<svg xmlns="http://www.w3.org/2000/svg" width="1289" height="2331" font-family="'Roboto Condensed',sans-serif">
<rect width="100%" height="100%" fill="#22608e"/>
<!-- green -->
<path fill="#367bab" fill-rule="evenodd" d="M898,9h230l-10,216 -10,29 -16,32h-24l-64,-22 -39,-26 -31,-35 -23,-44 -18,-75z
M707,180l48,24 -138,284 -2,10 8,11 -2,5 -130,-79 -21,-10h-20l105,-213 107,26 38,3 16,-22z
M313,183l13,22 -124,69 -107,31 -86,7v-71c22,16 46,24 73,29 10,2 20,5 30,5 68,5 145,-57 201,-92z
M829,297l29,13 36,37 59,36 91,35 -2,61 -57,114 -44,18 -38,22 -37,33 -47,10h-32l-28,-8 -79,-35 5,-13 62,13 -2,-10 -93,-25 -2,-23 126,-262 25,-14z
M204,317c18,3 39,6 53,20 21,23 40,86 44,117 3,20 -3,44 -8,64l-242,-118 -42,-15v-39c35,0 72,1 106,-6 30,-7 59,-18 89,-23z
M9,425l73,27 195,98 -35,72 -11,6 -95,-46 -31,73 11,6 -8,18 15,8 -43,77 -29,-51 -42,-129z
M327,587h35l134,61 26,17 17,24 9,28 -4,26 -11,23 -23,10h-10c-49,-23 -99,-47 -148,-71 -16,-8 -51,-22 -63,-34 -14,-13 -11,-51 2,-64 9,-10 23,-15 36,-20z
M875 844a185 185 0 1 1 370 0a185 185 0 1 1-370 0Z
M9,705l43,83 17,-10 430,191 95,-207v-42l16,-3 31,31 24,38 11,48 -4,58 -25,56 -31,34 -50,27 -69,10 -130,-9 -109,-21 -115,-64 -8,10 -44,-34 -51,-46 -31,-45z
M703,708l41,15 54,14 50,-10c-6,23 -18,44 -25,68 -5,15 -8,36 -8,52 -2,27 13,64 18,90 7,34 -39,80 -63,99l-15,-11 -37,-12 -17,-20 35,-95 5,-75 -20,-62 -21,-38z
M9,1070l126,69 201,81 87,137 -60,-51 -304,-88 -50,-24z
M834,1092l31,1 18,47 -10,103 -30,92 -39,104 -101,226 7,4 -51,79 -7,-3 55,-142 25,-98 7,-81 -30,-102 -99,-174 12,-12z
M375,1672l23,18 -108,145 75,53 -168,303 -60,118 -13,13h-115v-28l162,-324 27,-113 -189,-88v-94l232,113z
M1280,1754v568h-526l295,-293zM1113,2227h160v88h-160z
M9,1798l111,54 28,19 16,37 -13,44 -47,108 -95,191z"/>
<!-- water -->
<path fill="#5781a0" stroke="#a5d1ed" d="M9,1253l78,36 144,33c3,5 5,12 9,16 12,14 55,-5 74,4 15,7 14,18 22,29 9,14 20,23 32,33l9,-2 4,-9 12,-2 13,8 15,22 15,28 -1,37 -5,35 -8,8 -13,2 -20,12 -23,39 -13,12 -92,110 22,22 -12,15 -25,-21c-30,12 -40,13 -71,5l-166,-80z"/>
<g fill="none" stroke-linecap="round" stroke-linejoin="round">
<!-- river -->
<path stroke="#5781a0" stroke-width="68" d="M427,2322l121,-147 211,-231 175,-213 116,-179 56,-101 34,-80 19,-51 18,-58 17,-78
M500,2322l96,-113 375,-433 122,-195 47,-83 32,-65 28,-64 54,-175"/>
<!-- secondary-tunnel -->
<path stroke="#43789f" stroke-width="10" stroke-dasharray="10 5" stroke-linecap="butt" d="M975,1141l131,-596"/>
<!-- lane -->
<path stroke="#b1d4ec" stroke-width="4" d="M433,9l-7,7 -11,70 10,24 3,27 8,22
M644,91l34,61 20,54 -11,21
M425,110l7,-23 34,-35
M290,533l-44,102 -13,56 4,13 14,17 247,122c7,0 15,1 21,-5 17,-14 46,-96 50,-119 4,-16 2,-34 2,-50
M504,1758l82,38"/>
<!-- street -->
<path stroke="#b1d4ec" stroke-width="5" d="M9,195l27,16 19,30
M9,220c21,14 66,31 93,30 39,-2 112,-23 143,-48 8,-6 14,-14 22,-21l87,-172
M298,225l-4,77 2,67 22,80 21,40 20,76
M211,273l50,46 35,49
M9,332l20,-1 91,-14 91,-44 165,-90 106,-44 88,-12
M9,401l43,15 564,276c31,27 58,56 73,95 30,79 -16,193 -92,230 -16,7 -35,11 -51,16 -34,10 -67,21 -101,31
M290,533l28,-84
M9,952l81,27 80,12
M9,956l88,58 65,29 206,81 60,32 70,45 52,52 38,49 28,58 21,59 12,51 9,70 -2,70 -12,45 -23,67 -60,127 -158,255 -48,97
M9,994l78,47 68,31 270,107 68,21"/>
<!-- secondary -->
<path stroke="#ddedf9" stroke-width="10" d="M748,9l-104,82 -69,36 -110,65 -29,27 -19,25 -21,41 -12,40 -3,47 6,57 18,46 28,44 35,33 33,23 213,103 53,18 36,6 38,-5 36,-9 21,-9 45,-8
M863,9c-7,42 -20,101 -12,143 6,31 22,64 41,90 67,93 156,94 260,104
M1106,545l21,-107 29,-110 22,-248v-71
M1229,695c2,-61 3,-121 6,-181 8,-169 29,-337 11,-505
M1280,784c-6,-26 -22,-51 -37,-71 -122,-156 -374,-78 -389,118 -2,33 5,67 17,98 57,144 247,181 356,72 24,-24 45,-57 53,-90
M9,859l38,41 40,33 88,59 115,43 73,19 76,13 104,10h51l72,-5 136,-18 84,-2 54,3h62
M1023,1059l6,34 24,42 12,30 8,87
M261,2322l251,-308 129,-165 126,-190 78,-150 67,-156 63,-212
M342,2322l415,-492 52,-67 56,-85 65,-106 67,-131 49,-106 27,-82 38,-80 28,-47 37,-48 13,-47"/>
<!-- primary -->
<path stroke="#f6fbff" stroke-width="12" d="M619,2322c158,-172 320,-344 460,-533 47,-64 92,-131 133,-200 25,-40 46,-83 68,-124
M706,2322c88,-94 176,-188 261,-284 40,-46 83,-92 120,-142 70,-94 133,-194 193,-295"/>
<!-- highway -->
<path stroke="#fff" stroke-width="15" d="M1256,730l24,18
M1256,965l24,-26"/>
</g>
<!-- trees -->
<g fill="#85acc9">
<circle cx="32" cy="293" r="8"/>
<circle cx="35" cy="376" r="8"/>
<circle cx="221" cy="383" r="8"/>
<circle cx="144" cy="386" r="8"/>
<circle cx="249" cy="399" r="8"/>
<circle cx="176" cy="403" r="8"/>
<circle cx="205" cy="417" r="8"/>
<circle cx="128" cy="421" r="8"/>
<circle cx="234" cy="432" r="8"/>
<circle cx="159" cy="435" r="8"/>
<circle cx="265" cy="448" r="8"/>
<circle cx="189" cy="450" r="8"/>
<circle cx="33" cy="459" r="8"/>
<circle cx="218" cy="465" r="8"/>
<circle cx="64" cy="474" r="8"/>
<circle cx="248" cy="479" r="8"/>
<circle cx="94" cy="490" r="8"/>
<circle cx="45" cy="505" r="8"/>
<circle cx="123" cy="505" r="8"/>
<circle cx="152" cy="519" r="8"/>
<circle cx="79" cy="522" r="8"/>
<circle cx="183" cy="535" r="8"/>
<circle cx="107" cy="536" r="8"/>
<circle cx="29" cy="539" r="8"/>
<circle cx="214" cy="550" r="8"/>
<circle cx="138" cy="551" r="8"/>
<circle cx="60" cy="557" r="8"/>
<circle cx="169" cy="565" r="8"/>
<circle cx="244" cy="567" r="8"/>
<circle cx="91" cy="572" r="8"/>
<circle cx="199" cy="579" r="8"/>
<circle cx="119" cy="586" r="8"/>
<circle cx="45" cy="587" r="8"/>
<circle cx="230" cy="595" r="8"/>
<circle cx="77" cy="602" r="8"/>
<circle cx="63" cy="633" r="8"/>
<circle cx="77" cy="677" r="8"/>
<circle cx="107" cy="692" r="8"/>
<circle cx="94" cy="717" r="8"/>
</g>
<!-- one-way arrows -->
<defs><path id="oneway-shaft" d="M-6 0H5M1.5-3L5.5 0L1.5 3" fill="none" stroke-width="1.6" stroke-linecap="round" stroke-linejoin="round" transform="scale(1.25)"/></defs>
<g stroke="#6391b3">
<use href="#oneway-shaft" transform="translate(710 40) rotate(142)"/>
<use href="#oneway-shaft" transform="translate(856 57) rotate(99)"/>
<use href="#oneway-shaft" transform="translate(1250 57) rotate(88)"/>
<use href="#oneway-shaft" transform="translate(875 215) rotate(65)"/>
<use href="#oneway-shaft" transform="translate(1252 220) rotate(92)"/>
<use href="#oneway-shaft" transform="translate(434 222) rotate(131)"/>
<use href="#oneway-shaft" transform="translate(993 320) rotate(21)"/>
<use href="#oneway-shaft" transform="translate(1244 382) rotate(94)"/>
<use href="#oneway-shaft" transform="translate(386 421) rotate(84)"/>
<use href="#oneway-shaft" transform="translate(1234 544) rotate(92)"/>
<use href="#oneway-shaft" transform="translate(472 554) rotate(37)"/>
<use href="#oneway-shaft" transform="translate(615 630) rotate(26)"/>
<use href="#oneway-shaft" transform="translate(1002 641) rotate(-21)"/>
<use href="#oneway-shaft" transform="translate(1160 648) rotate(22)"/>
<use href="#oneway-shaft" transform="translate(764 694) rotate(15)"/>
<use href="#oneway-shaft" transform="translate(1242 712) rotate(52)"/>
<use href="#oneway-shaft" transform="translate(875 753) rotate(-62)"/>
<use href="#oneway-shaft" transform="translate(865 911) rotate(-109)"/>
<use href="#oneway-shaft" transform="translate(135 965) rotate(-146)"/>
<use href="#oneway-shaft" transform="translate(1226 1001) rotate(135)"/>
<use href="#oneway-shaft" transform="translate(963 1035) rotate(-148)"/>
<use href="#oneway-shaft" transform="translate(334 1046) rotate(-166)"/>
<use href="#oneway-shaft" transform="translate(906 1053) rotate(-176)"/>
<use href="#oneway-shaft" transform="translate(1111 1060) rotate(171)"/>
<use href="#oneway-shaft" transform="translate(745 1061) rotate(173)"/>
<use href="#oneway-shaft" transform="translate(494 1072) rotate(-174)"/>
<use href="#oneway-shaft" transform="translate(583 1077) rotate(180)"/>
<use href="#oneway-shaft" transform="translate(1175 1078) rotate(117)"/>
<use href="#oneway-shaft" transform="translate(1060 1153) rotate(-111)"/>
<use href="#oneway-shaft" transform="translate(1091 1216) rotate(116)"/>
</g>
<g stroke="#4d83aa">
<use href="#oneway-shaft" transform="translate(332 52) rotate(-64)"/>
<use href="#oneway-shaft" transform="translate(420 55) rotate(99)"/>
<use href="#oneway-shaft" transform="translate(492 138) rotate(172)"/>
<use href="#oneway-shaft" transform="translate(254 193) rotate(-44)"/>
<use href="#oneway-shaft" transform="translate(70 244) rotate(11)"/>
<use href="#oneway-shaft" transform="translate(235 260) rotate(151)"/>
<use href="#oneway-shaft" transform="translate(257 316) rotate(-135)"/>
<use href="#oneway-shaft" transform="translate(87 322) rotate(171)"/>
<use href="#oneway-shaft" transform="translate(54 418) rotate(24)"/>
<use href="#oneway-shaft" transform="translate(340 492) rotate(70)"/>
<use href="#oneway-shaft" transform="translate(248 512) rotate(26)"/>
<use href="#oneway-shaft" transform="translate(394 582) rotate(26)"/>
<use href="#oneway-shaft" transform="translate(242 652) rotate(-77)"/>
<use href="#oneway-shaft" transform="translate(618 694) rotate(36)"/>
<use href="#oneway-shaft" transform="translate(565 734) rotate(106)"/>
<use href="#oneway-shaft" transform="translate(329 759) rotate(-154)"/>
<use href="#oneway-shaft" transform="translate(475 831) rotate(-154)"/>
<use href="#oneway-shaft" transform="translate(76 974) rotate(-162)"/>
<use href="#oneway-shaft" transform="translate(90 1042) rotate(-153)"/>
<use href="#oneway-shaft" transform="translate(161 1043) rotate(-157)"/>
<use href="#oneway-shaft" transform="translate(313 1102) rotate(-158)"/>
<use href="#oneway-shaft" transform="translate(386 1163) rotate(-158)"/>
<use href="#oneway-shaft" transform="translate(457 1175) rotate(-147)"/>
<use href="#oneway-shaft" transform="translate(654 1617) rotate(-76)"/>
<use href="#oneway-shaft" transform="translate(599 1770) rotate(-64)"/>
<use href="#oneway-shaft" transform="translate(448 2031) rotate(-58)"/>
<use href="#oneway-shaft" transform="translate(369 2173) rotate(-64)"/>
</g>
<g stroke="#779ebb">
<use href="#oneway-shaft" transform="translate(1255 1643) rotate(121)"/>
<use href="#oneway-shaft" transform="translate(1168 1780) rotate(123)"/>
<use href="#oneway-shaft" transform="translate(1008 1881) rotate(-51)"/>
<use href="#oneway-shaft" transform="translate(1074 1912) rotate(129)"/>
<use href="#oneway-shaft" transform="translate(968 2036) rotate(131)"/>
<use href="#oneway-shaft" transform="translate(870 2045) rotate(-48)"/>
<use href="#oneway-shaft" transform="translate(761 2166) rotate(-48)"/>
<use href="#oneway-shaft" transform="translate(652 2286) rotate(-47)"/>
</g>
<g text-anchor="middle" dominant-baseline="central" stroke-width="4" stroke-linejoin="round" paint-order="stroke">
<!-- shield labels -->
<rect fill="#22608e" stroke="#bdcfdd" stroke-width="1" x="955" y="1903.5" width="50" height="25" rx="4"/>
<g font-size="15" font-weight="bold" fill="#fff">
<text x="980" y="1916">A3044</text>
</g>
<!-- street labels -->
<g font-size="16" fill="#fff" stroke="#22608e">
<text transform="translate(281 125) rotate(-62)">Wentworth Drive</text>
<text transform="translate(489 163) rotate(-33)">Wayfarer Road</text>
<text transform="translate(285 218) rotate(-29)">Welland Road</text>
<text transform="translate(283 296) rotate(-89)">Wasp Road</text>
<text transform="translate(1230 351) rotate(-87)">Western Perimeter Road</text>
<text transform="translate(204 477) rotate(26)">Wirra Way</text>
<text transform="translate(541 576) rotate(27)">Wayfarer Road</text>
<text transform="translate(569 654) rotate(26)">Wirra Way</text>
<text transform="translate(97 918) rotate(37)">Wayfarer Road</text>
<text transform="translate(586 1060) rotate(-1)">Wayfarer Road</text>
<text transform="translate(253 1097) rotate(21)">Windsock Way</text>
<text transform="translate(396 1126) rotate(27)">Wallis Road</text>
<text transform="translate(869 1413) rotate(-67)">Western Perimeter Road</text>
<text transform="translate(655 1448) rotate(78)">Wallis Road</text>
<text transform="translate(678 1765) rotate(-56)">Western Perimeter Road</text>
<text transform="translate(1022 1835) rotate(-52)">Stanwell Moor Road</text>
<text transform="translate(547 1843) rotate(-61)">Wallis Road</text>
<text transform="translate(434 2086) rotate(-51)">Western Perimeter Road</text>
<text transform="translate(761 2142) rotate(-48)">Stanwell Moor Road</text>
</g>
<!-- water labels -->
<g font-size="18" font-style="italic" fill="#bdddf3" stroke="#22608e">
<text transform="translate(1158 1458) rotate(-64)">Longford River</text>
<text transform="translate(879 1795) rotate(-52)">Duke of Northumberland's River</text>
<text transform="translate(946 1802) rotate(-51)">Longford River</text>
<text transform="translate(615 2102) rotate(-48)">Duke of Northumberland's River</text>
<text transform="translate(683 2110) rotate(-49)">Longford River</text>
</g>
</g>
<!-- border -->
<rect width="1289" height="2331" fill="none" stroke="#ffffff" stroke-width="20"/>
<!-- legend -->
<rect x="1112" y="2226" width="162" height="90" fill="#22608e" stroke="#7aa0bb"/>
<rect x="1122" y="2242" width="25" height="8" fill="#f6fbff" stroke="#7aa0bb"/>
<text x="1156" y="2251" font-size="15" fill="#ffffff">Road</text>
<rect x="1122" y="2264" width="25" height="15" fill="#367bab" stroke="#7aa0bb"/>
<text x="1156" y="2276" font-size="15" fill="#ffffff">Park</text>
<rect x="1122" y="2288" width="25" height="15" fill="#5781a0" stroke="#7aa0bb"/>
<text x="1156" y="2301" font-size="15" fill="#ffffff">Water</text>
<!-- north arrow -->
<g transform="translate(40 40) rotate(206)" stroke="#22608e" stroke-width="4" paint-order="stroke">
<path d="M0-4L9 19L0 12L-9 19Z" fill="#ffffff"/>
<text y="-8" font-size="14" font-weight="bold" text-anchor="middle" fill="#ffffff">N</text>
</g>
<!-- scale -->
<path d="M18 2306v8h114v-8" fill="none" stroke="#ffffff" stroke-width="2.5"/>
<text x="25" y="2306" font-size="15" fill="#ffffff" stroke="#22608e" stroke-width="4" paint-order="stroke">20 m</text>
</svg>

----------------

### Exercise aim
For this exercise, please output exactly the lines above starting at the line with "36,-9 21,-9 45,-8" and ending at the line with "<!-- trees -->", ends included.

### Response for this exercise
<path stroke="#ddedf9" stroke-width="10" d="M748,9l-104,82 -69,36 -110,65 -29,27 -19,25 -21,41 -12,40 -3,47 6,57 18,46 28,44 35,33 33,23 213,103 53,18 36,6 38,-5 36,-9 21,-9 45,-8
M863,9c-7,42 -20,101 -12,143 6,31 22,64 41,90 67,93 156,94 260,104
M1106,545l21,-107 29,-110 22,-248v-71
M1229,695c2,-61 3,-121 6,-181 8,-169 29,-337 11,-505
M1280,784c-6,-26 -22,-51 -37,-71 -122,-156 -374,-78 -389,118 -2,33 5,67 17,98 57,144 247,181 356,72 24,-24 45,-57 53,-90
M9,859l38,41 40,33 88,59 115,43 73,19 76,13 104,10h51l72,-5 136,-18 84,-2 54,3h62
M1023,1059l6,34 24,42 12,30 8,87
M261,2322l251,-308 129,-165 126,-190 78,-150 67,-156 63,-212
M342,2322l415,-492 52,-67 56,-85 65,-106 67,-131 49,-106 27,-82 38,-80 28,-47 37,-48 13,-47"/>
<!-- primary -->
<path stroke="#f6fbff" stroke-width="12" d="M619,2322c158,-172 320,-344 460,-533 47,-64 92,-131 133,-200 25,-40 46,-83 68,-124
M706,2322c88,-94 176,-188 261,-284 40,-46 83,-92 120,-142 70,-94 133,-194 193,-295"/>
<!-- highway -->
<path stroke="#fff" stroke-width="15" d="M1256,730l24,18
M1256,965l24,-26"/>
</g>
<!-- trees -->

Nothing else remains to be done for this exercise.